# Identify this catfish of mine (pics)



## piotrkol1 (Jan 12, 2006)

Hello there I purchased this catfish a couple of days ago and the guy at the petstore didn't really haver any info to give me except that in about 3-4 years or so it'll grow to be 7-8 inches long. From the pics below, can anyone identify this catfish and maybe give me some more info about it? Thanks!


----------



## piotrkol1 (Jan 12, 2006)

Anyone have any ideas or info they can give me?


----------



## flamingo (Nov 5, 2005)

I'm not entirely sure, but it looks like a species of bullhead from the pictures.


----------



## Gump (Aug 2, 2006)

Looks like an Ameiurus serracanthus.


----------



## piotrkol1 (Jan 12, 2006)

So your telling me a pet store that sells tropical fish sold me a wild North American catfish?.


----------



## Guest (Jul 17, 2007)

Ohh...good eye Gump.  That looks exactly like the pictures. 

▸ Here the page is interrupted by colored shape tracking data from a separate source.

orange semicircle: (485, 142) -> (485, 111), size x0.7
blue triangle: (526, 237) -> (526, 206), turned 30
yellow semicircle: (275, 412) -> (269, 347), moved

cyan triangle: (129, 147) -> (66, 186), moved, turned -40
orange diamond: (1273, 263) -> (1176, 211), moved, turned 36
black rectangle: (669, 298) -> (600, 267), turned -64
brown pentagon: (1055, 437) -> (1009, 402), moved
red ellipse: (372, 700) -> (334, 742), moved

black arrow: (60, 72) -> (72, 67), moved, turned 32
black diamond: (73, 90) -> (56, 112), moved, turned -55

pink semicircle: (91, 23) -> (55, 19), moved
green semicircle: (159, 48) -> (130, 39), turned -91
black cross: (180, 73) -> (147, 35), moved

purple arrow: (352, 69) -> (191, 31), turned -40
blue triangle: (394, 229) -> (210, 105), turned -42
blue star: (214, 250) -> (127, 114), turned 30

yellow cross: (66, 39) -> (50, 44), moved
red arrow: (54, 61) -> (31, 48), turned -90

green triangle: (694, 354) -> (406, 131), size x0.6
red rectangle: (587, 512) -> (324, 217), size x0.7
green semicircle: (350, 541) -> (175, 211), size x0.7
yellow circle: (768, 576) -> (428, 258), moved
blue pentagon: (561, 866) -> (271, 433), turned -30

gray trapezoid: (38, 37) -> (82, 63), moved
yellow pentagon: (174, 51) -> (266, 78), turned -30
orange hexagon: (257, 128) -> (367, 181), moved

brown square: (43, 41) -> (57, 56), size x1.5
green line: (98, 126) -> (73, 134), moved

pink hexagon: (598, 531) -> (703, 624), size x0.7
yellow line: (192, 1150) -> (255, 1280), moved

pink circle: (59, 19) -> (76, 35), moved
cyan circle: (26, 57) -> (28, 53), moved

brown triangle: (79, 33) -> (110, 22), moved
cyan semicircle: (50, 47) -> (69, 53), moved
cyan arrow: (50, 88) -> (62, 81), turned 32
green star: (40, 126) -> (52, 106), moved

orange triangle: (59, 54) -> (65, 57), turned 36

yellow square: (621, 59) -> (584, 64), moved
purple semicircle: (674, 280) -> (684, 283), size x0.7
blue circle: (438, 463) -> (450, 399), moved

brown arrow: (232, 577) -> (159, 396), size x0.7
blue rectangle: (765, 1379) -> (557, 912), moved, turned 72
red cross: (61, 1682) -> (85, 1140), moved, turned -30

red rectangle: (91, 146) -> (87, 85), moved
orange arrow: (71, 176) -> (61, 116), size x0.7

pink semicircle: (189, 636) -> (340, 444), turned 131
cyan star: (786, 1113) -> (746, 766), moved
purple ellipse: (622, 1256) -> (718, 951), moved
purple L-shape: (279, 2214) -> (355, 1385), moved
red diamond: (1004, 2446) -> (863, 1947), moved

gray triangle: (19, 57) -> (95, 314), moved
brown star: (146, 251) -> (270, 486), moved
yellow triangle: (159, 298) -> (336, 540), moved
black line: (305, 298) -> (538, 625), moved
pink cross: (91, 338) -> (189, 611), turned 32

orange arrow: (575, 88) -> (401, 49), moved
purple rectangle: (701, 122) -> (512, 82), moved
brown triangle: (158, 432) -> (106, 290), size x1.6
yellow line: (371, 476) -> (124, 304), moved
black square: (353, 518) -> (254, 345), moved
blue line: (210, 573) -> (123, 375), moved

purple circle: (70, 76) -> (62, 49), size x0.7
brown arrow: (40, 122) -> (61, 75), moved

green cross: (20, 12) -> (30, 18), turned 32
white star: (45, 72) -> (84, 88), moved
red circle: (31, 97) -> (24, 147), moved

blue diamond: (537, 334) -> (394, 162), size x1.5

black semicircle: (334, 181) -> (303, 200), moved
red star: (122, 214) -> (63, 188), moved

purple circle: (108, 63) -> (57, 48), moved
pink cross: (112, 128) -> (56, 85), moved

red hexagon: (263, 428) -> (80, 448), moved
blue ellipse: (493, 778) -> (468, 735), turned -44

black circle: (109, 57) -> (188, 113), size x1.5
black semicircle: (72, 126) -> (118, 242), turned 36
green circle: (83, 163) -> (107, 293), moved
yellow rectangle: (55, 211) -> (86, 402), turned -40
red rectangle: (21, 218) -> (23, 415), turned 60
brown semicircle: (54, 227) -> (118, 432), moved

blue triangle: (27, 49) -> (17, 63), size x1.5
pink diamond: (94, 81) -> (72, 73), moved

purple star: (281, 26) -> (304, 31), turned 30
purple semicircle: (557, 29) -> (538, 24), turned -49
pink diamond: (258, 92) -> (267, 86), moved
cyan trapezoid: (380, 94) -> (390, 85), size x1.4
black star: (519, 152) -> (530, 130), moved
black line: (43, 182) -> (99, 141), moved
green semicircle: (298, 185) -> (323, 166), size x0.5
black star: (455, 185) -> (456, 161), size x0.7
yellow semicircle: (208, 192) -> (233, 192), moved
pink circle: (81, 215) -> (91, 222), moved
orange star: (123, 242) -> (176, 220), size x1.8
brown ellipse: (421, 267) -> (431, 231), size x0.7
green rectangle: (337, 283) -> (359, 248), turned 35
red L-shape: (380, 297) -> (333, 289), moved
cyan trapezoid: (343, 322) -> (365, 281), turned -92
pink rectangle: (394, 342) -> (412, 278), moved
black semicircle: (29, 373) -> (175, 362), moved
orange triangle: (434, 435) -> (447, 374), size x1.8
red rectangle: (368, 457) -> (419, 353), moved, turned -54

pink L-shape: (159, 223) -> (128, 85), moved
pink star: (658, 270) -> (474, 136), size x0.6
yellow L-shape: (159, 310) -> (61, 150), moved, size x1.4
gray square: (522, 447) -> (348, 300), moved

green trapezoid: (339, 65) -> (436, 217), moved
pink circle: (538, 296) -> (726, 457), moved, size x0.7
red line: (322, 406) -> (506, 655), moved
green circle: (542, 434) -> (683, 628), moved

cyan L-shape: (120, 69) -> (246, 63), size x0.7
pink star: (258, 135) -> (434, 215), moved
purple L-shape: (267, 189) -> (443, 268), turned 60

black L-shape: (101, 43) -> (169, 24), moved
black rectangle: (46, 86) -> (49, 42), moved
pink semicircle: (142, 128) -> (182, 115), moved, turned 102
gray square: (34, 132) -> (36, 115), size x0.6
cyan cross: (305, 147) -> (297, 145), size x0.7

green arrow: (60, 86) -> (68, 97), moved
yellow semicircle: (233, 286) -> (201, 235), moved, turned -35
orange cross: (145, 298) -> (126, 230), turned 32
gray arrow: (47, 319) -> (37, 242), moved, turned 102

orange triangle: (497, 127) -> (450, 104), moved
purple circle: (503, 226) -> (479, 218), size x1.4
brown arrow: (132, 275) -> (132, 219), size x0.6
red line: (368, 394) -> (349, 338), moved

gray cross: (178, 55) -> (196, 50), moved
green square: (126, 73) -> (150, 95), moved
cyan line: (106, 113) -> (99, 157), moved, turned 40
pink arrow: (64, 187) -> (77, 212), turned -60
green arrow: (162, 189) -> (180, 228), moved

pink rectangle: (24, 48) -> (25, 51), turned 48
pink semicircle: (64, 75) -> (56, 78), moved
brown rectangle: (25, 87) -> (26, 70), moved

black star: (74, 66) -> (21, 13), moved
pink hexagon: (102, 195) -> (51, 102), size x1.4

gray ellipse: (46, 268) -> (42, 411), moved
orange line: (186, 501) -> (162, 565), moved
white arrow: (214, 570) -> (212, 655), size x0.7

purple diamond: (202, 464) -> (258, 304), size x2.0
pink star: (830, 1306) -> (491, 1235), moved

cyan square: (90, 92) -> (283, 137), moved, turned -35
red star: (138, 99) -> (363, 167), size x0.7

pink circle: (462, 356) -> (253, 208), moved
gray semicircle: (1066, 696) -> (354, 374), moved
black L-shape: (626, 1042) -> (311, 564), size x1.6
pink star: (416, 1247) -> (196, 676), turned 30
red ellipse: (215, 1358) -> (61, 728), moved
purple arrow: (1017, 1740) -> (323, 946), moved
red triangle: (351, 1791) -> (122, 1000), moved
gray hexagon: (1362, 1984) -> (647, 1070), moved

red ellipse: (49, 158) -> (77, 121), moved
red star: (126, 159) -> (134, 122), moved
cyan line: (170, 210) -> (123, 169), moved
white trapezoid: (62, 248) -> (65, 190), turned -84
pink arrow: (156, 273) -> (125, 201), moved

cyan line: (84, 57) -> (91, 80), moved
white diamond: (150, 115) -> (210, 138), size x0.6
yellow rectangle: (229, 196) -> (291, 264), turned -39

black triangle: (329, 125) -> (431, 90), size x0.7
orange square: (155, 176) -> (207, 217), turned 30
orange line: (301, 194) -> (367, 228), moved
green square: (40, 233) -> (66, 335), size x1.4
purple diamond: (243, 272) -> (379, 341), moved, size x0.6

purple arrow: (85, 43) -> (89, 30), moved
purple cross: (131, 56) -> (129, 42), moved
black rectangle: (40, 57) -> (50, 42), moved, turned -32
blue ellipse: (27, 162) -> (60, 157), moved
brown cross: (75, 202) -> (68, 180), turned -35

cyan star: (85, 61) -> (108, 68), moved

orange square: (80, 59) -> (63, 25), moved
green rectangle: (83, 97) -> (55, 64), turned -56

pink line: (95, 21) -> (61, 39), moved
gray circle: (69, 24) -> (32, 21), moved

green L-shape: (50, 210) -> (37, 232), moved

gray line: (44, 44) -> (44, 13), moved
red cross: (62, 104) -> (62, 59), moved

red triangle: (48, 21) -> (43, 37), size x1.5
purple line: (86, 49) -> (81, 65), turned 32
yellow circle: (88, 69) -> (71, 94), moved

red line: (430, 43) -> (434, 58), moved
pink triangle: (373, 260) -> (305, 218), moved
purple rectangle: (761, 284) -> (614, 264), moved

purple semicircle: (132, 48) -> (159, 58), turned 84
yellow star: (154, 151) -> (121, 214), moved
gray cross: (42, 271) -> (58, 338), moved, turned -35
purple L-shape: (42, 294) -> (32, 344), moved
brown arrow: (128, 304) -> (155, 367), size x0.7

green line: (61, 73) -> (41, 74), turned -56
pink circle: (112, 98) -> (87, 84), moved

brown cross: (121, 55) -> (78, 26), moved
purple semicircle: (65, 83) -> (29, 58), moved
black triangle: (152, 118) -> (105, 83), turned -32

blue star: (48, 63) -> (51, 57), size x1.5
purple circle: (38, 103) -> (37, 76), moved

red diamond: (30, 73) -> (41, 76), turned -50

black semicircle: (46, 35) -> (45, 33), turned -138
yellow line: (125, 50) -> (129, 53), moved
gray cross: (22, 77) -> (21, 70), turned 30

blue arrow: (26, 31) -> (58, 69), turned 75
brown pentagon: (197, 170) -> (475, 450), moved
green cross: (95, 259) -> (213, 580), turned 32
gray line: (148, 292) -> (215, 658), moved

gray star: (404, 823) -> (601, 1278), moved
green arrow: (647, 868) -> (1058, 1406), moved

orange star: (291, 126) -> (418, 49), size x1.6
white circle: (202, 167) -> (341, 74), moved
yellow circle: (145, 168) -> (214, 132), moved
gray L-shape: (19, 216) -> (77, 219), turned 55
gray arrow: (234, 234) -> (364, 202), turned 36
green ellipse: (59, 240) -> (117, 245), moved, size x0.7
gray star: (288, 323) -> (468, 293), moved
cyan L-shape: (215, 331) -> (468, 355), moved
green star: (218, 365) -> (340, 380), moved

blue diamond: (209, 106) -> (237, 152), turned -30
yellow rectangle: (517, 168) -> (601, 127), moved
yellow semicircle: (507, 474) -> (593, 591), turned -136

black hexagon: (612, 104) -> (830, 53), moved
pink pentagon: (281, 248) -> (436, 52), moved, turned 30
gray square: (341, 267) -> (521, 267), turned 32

piotrkol, I've seen Bullheads for sell in many chain stores. Its not uncommon for them to sell them.


----------



## Gump (Aug 2, 2006)

Thanks Kristin. It may be illegal to sell natives depending on what state you live in.


----------



## piotrkol1 (Jan 12, 2006)

I see, well I live in Wisconsin and have sometimes caught some brown/yellow bullhead while fishing. The face and body looks similar its just the colors that had me thrown off. Guess I'll have to move him to a bigger tank before he starts to get to big and starts eating my white clouds! :-x


----------



## Apotheosis (Jul 2, 2007)

Looks like a spotted bullhead. Should get around 9-10" max.


----------